The government is preparing to agree to fire more than 5,000 civil servants by the end of next year in order to conclude its latest round of negotiations with the troika, Kathimerini understands, as Athens eyes the quick release of its next tranche of bailout funding.
Troika officials left Athens on Thursday after the two sides failed to agree on several issues relating to structural reforms. They are due back at the beginning of April. Greece and its lenders played down the failure to reach a deal.
“We’ve identified quite a number of areas in which reforms have actually exceeded expectations and are delivering important and permanent results,” European Commission spokesperson Simon O’Connor said on Thursday. “Overall the message is quite positive but there is still quite a lot of work to be done.”

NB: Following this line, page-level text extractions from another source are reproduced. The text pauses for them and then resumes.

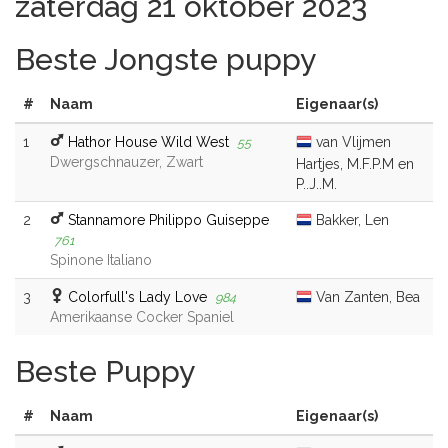
zaterdag 21 oktober 2023
Beste Jongste puppy
#
Naam
Eigenaar(s)
1
Hathor House Wild West
van Vlijmen
55
Dwergschnauzer, Zwart
Hartjes, M.F.P.M en
P..J..M.
2
Stannamore Philippo Guiseppe
Bakker, Len
761
Spinone Italiano
3
Colorfull's Lady Love
Van Zanten, Bea
984
Amerikaanse Cocker Spaniel
Beste Puppy
#
Naam
Eigenaar(s)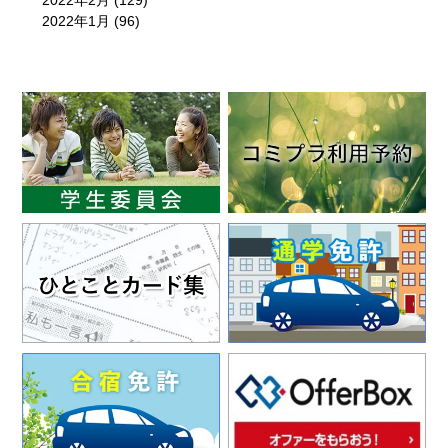
2022年2月
(129)
2022年1月
(96)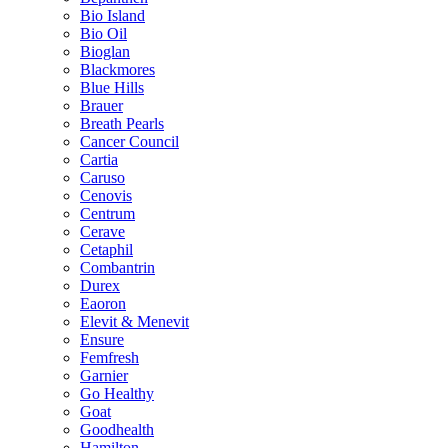
Bio Island
Bio Oil
Bioglan
Blackmores
Blue Hills
Brauer
Breath Pearls
Cancer Council
Cartia
Caruso
Cenovis
Centrum
Cerave
Cetaphil
Combantrin
Durex
Eaoron
Elevit & Menevit
Ensure
Femfresh
Garnier
Go Healthy
Goat
Goodhealth
Hamilton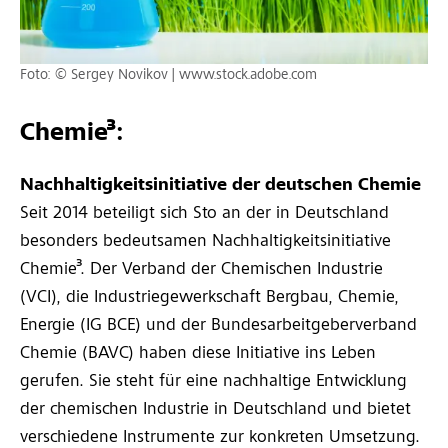
Foto: © Sergey Novikov | www.stock.adobe.com
Chemie³:
Nachhaltigkeitsinitiative der deutschen Chemie
Seit 2014 beteiligt sich Sto an der in Deutschland
besonders bedeutsamen Nachhaltigkeitsinitiative
Chemie³. Der Verband der Chemischen Industrie
(VCI), die Industriegewerkschaft Bergbau, Chemie,
Energie (IG BCE) und der Bundesarbeitgeberverband
Chemie (BAVC) haben diese Initiative ins Leben
gerufen. Sie steht für eine nachhaltige Entwicklung
der chemischen Industrie in Deutschland und bietet
verschiedene Instrumente zur konkreten Umsetzung.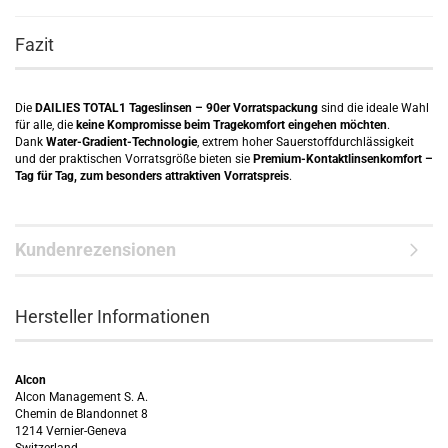
Fazit
Die
DAILIES TOTAL1 Tageslinsen – 90er Vorratspackung
sind die ideale Wahl
für alle, die
keine Kompromisse beim Tragekomfort eingehen möchten
.
Dank
Water-Gradient-Technologie
, extrem hoher Sauerstoffdurchlässigkeit
und der praktischen Vorratsgröße bieten sie
Premium-Kontaktlinsenkomfort –
Tag für Tag, zum besonders attraktiven Vorratspreis
.
Kundenrezensionen
Hersteller Informationen
Alcon
Alcon Management S. A.
Chemin de Blandonnet 8
1214 Vernier-Geneva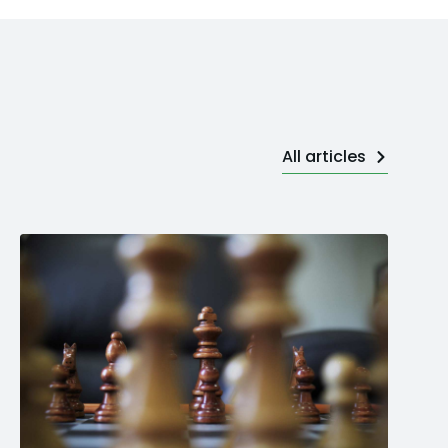
All articles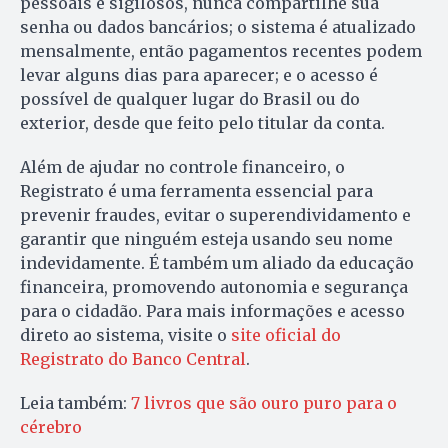
pessoais e sigilosos, nunca compartilhe sua
senha ou dados bancários; o sistema é atualizado
mensalmente, então pagamentos recentes podem
levar alguns dias para aparecer; e o acesso é
possível de qualquer lugar do Brasil ou do
exterior, desde que feito pelo titular da conta.
Além de ajudar no controle financeiro, o
Registrato é uma ferramenta essencial para
prevenir fraudes, evitar o superendividamento e
garantir que ninguém esteja usando seu nome
indevidamente. É também um aliado da educação
financeira, promovendo autonomia e segurança
para o cidadão. Para mais informações e acesso
direto ao sistema, visite o
site oficial do
Registrato do Banco Central
.
Leia também:
7 livros que são ouro puro para o
cérebro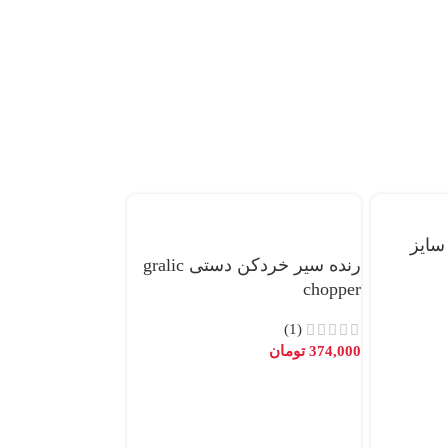
سایز
رنده سیر خردکن دستی gralic
chopper
(1)
374,000
تومان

The key issues on which Greece and its lenders have yet to agree are the labor reserve for civil servants, the payment of debts to the state, the emergency property tax and a possible fiscal shortfall.
Sources told Kathimerini that the government is willing to offer to fire by the end of next year 5,000 of 25,000 civil servants that will join a mobility scheme this year. The proposal was put to the troika representatives before they left.
With regard to the emergency property tax, which was introduced in 2011 and is levied via electricity bills, the Greek side has not been able to convince visiting technocrats that it has an equally effective method to collect the much-needed revenue. The government wants the unpopular tax to be merged with other property taxes. The troika has suggested that if the coalition can come up with a convincing way to gather the 3 billion euros or so the levy currently brings in, then it would be willing to consider changing the collection method.
Kathimerini understands that the troika has also expressed concern that, based on its projections, Greece’s social security funds will collect 500 million euros less in contributions this year than expected.
The coalition is hoping that it will be able to gain some concessions from the troika as it fears the political damage it could suffer if seen to have failed in negotiations. The government, for instance, is still pushing for value-added tax for restaurants to be reduced from 23 percent to 13 percent.
Securing the next loan tranche of 2.8 billion euros is also seen as vital in avoiding damage to the coalition’s credibility. It is thought that the release of the installment could be approved as early as April 4, when the Euro Working Group meets.
O’Connor said that the disbursement would depend on Greece meeting previously set “milestones” rather than concluding its talks with the troika. He said the tranche “can be disbursed without there being a staff mission.”
Prime Minister Antonis Samaras arrived in Brussels yesterday for an EU leaders’ summit, from where he urged the Union to focus on growth and unemployment, which he labeled Europe’s and Greece’s “number one problem.”